Meanwhile, Denmark’s move to an auction system and government plans for offshore capacity additions mean it will see steady growth in the next decade, Fitch added in its latest research note.

The researchers also highlight Poland, where the government has relaxed previously stringent legislation that negatively impacted onshore projects, as a market to watch in the coming years.


Land acquisition and grid connectivity pose hurdles to growth in India, but the government has made efforts to overcome these obstacles, Fitch noted.

The country’s wind power fleet is concentrated in Tamil Nadu and Gujarat.

Therefore, boosting transmission and substation capacity within these states and linking with others will be key to efficiently integrating wind in the future, Fitch noted.

"Strong government support for the sector will culminate in intensifying efforts to address structural issues plaguing the sector," the researchers added.

Fitch Solutions predicted India will not meet its target of 60GW installed by 2022. However, it does expect nearly 50GW of new capacity to be added over the nest ten years.

By the end of the forecast period, India will have 82.3GW installed. This is up from 35GW today, according to Windpower Intelligence, the research and data division of Windpower Monthly.

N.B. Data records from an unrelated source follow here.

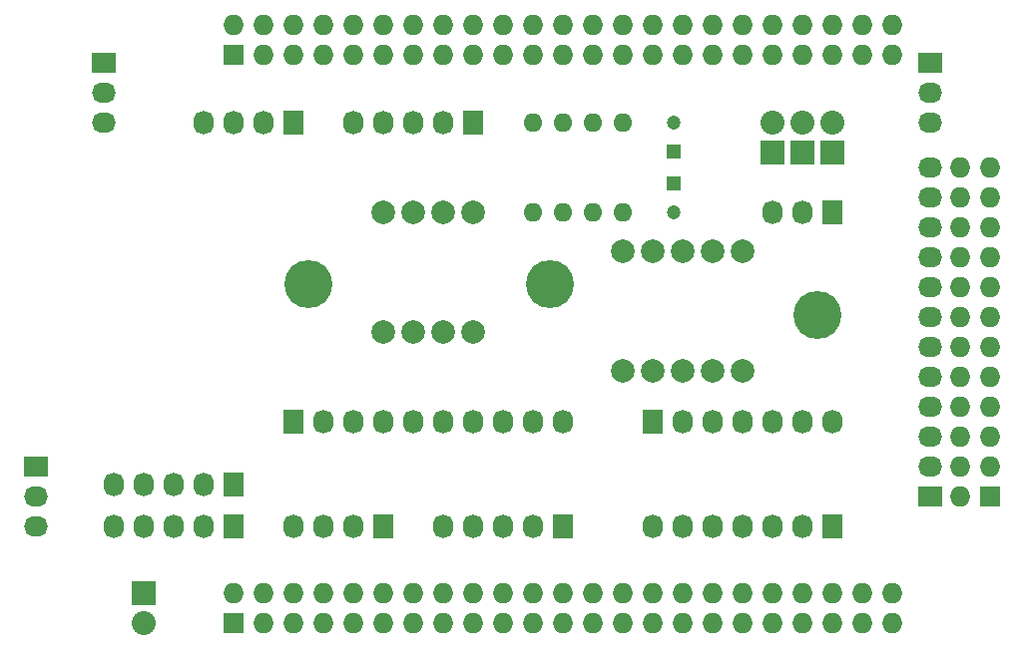
<source format=gts>
G04 #@! TF.FileFunction,Soldermask,Top*
%FSLAX46Y46*%
G04 Gerber Fmt 4.6, Leading zero omitted, Abs format (unit mm)*
G04 Created by KiCad (PCBNEW 0.201601051410+6422~40~ubuntu14.04.1-stable) date Mo 18 Jan 2016 21:21:09 CET*
%MOMM*%
G01*
G04 APERTURE LIST*
%ADD10C,0.100000*%
%ADD11C,4.064000*%
%ADD12R,2.032000X1.727200*%
%ADD13O,2.032000X1.727200*%
%ADD14R,1.727200X1.727200*%
%ADD15O,1.727200X1.727200*%
%ADD16R,2.032000X2.032000*%
%ADD17O,2.032000X2.032000*%
%ADD18R,1.727200X2.032000*%
%ADD19O,1.727200X2.032000*%
%ADD20C,1.998980*%
%ADD21R,1.200000X1.200000*%
%ADD22C,1.200000*%
%ADD23O,1.600000X1.600000*%
G04 APERTURE END LIST*
D10*
D11*
X26035000Y30734000D03*
D12*
X78740000Y12700000D03*
D13*
X78740000Y15240000D03*
X78740000Y17780000D03*
X78740000Y20320000D03*
X78740000Y22860000D03*
X78740000Y25400000D03*
X78740000Y27940000D03*
X78740000Y30480000D03*
X78740000Y33020000D03*
X78740000Y35560000D03*
X78740000Y38100000D03*
X78740000Y40640000D03*
D14*
X83820000Y12700000D03*
D15*
X81280000Y12700000D03*
X83820000Y15240000D03*
X81280000Y15240000D03*
X83820000Y17780000D03*
X81280000Y17780000D03*
X83820000Y20320000D03*
X81280000Y20320000D03*
X83820000Y22860000D03*
X81280000Y22860000D03*
X83820000Y25400000D03*
X81280000Y25400000D03*
X83820000Y27940000D03*
X81280000Y27940000D03*
X83820000Y30480000D03*
X81280000Y30480000D03*
X83820000Y33020000D03*
X81280000Y33020000D03*
X83820000Y35560000D03*
X81280000Y35560000D03*
X83820000Y38100000D03*
X81280000Y38100000D03*
X83820000Y40640000D03*
X81280000Y40640000D03*
D16*
X70460000Y41910000D03*
D17*
X70460000Y44450000D03*
D18*
X24765000Y19050000D03*
D19*
X27305000Y19050000D03*
X29845000Y19050000D03*
X32385000Y19050000D03*
X34925000Y19050000D03*
X37465000Y19050000D03*
X40005000Y19050000D03*
X42545000Y19050000D03*
X45085000Y19050000D03*
X47625000Y19050000D03*
D18*
X55245000Y19050000D03*
D19*
X57785000Y19050000D03*
X60325000Y19050000D03*
X62865000Y19050000D03*
X65405000Y19050000D03*
X67945000Y19050000D03*
X70485000Y19050000D03*
D14*
X19685000Y50165000D03*
D15*
X19685000Y52705000D03*
X22225000Y50165000D03*
X22225000Y52705000D03*
X24765000Y50165000D03*
X24765000Y52705000D03*
X27305000Y50165000D03*
X27305000Y52705000D03*
X29845000Y50165000D03*
X29845000Y52705000D03*
X32385000Y50165000D03*
X32385000Y52705000D03*
X34925000Y50165000D03*
X34925000Y52705000D03*
X37465000Y50165000D03*
X37465000Y52705000D03*
X40005000Y50165000D03*
X40005000Y52705000D03*
X42545000Y50165000D03*
X42545000Y52705000D03*
X45085000Y50165000D03*
X45085000Y52705000D03*
X47625000Y50165000D03*
X47625000Y52705000D03*
X50165000Y50165000D03*
X50165000Y52705000D03*
X52705000Y50165000D03*
X52705000Y52705000D03*
X55245000Y50165000D03*
X55245000Y52705000D03*
X57785000Y50165000D03*
X57785000Y52705000D03*
X60325000Y50165000D03*
X60325000Y52705000D03*
X62865000Y50165000D03*
X62865000Y52705000D03*
X65405000Y50165000D03*
X65405000Y52705000D03*
X67945000Y50165000D03*
X67945000Y52705000D03*
X70485000Y50165000D03*
X70485000Y52705000D03*
X73025000Y50165000D03*
X73025000Y52705000D03*
X75565000Y50165000D03*
X75565000Y52705000D03*
D14*
X19685000Y1905000D03*
D15*
X19685000Y4445000D03*
X22225000Y1905000D03*
X22225000Y4445000D03*
X24765000Y1905000D03*
X24765000Y4445000D03*
X27305000Y1905000D03*
X27305000Y4445000D03*
X29845000Y1905000D03*
X29845000Y4445000D03*
X32385000Y1905000D03*
X32385000Y4445000D03*
X34925000Y1905000D03*
X34925000Y4445000D03*
X37465000Y1905000D03*
X37465000Y4445000D03*
X40005000Y1905000D03*
X40005000Y4445000D03*
X42545000Y1905000D03*
X42545000Y4445000D03*
X45085000Y1905000D03*
X45085000Y4445000D03*
X47625000Y1905000D03*
X47625000Y4445000D03*
X50165000Y1905000D03*
X50165000Y4445000D03*
X52705000Y1905000D03*
X52705000Y4445000D03*
X55245000Y1905000D03*
X55245000Y4445000D03*
X57785000Y1905000D03*
X57785000Y4445000D03*
X60325000Y1905000D03*
X60325000Y4445000D03*
X62865000Y1905000D03*
X62865000Y4445000D03*
X65405000Y1905000D03*
X65405000Y4445000D03*
X67945000Y1905000D03*
X67945000Y4445000D03*
X70485000Y1905000D03*
X70485000Y4445000D03*
X73025000Y1905000D03*
X73025000Y4445000D03*
X75565000Y1905000D03*
X75565000Y4445000D03*
D16*
X12065000Y4445000D03*
D17*
X12065000Y1905000D03*
D18*
X70485000Y10160000D03*
D19*
X67945000Y10160000D03*
X65405000Y10160000D03*
X62865000Y10160000D03*
X60325000Y10160000D03*
X57785000Y10160000D03*
X55245000Y10160000D03*
D16*
X67920000Y41910000D03*
D17*
X67920000Y44450000D03*
D16*
X65380000Y41910000D03*
D17*
X65380000Y44450000D03*
D20*
X62865000Y23368000D03*
X62865000Y33528000D03*
D21*
X56947000Y39319200D03*
D22*
X56947000Y36819200D03*
D21*
X56947000Y41960800D03*
D22*
X56947000Y44460800D03*
D18*
X19685000Y10160000D03*
D19*
X17145000Y10160000D03*
X14605000Y10160000D03*
X12065000Y10160000D03*
X9525000Y10160000D03*
D18*
X47625000Y10160000D03*
D19*
X45085000Y10160000D03*
X42545000Y10160000D03*
X40005000Y10160000D03*
X37465000Y10160000D03*
D11*
X69215000Y28067000D03*
X46482000Y30734000D03*
D12*
X8636000Y49530000D03*
D13*
X8636000Y46990000D03*
X8636000Y44450000D03*
D12*
X2921000Y15240000D03*
D13*
X2921000Y12700000D03*
X2921000Y10160000D03*
D12*
X78740000Y49530000D03*
D13*
X78740000Y46990000D03*
X78740000Y44450000D03*
D18*
X40005000Y44450000D03*
D19*
X37465000Y44450000D03*
X34925000Y44450000D03*
X32385000Y44450000D03*
X29845000Y44450000D03*
D18*
X32385000Y10160000D03*
D19*
X29845000Y10160000D03*
X27305000Y10160000D03*
X24765000Y10160000D03*
D20*
X40005000Y26670000D03*
X40005000Y36830000D03*
X37465000Y36830000D03*
X37465000Y26670000D03*
X32385000Y36830000D03*
X32385000Y26670000D03*
X34925000Y26670000D03*
X34925000Y36830000D03*
D23*
X45085000Y36830000D03*
X47625000Y36830000D03*
X50165000Y36830000D03*
X52705000Y36830000D03*
X52705000Y44450000D03*
X50165000Y44450000D03*
X47625000Y44450000D03*
X45085000Y44450000D03*
D18*
X24765000Y44450000D03*
D19*
X22225000Y44450000D03*
X19685000Y44450000D03*
X17145000Y44450000D03*
D18*
X19685000Y13716000D03*
D19*
X17145000Y13716000D03*
X14605000Y13716000D03*
X12065000Y13716000D03*
X9525000Y13716000D03*
D18*
X70460000Y36830000D03*
D19*
X67920000Y36830000D03*
X65380000Y36830000D03*
D20*
X52705000Y33528000D03*
X52705000Y23368000D03*
X55245000Y23368000D03*
X55245000Y33528000D03*
X57785000Y23368000D03*
X57785000Y33528000D03*
X60325000Y33528000D03*
X60325000Y23368000D03*
M02*

</source>
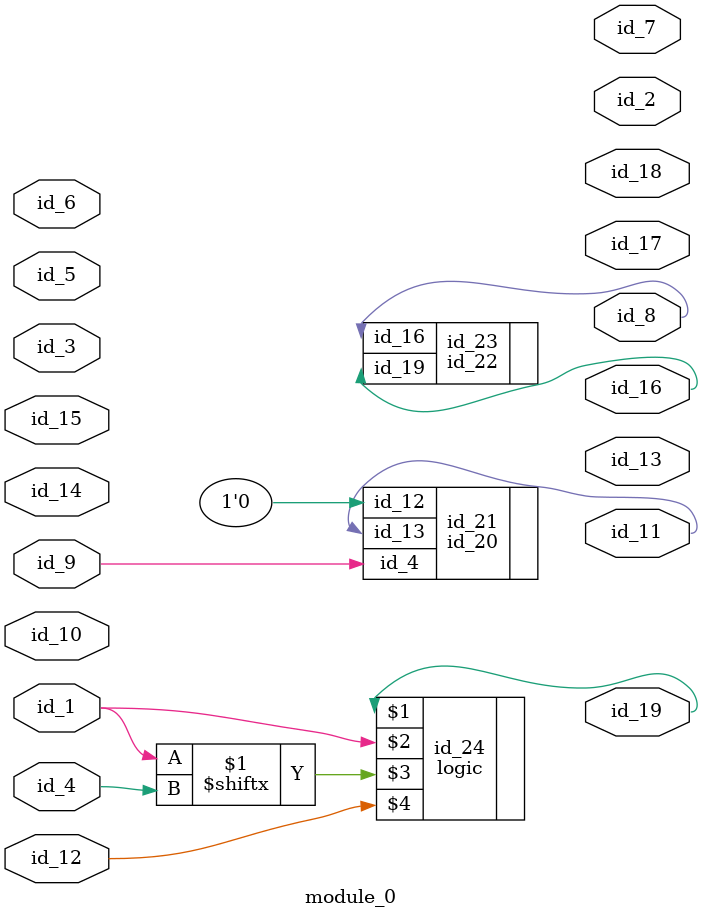
<source format=v>
`timescale 1ps / 1ps
module module_0 (
    id_1,
    id_2,
    id_3,
    id_4,
    id_5,
    id_6,
    id_7,
    id_8,
    id_9,
    id_10,
    id_11,
    id_12,
    id_13,
    id_14,
    id_15,
    id_16,
    id_17,
    id_18,
    id_19
);
  output id_19;
  output id_18;
  output id_17;
  output id_16;
  input id_15;
  input id_14;
  output id_13;
  input id_12;
  output id_11;
  input id_10;
  input id_9;
  output id_8;
  output id_7;
  input id_6;
  input id_5;
  input id_4;
  input id_3;
  output id_2;
  input id_1;
  id_20 id_21 (
      .id_4 (id_9),
      .id_12(1'b0),
      .id_13(id_11)
  );
  id_22 id_23 (
      .id_19(id_16),
      .id_16(id_8)
  );
  logic id_24 (
      id_19,
      id_1,
      id_1[id_4],
      id_12
  );
endmodule

</source>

Wind power will remain a dominant source of electricity output in Denmark, Fitch predicted.

The researchers noted renewables competed on the same basis as conventional power sources in an auction in December 2018, when several onshore wind projects were successful in securing a grid connection.

Fitch also highlight offshore as a key growth area for Denmark.

It plans to award 2.4GW of offshore capacity under its 2018 Energy Agreement and the Danish Energy Agency has highlighted a further 12.4GW of future projects.

Fitch expected a 3% year-on-year growth over the next decade in Denmark.

This is down from 8% year-on-year growth between 2008 and 2018, with the slowdown due to the "mature nature of the market", the researchers stated.

By the end of the period, Fitch forecast 7.9GW of installed capacity in Denmark. This is up from 5.75GW today, according to Windpower Intelligence.


Fitch described Poland as a "market to watch" due to the government’s relaxation of previously stringent legislation and progress on large offshore developments.

The government cut property tax paid on wind farms in July 2018, reducing costs for investors, Fitch noted.

And earlier this year, the country’s deputy energy minister announced the government’s intention to soften distance rules for onshore wind turbines in some cases — though it is as-yet unclear precisely how this will be done.

In light of restrictive requirements and taxes for onshore development, Poland’s offshore sector had previously been seen as more viable.

Fitch noted that a joint venture of Equinor and Polenergia is developing the Baltyk Srodkowy II and III wind farms (600MW each), for example. Large project such as this will add to the country’s capacity in the reporting period.

The researchers forecast an annual average growth rate of just under 4%, with total capacity reaching 8.6GW by the end of 2028. This is

This is up from 5.8GW today, according to Windpower Intelligence.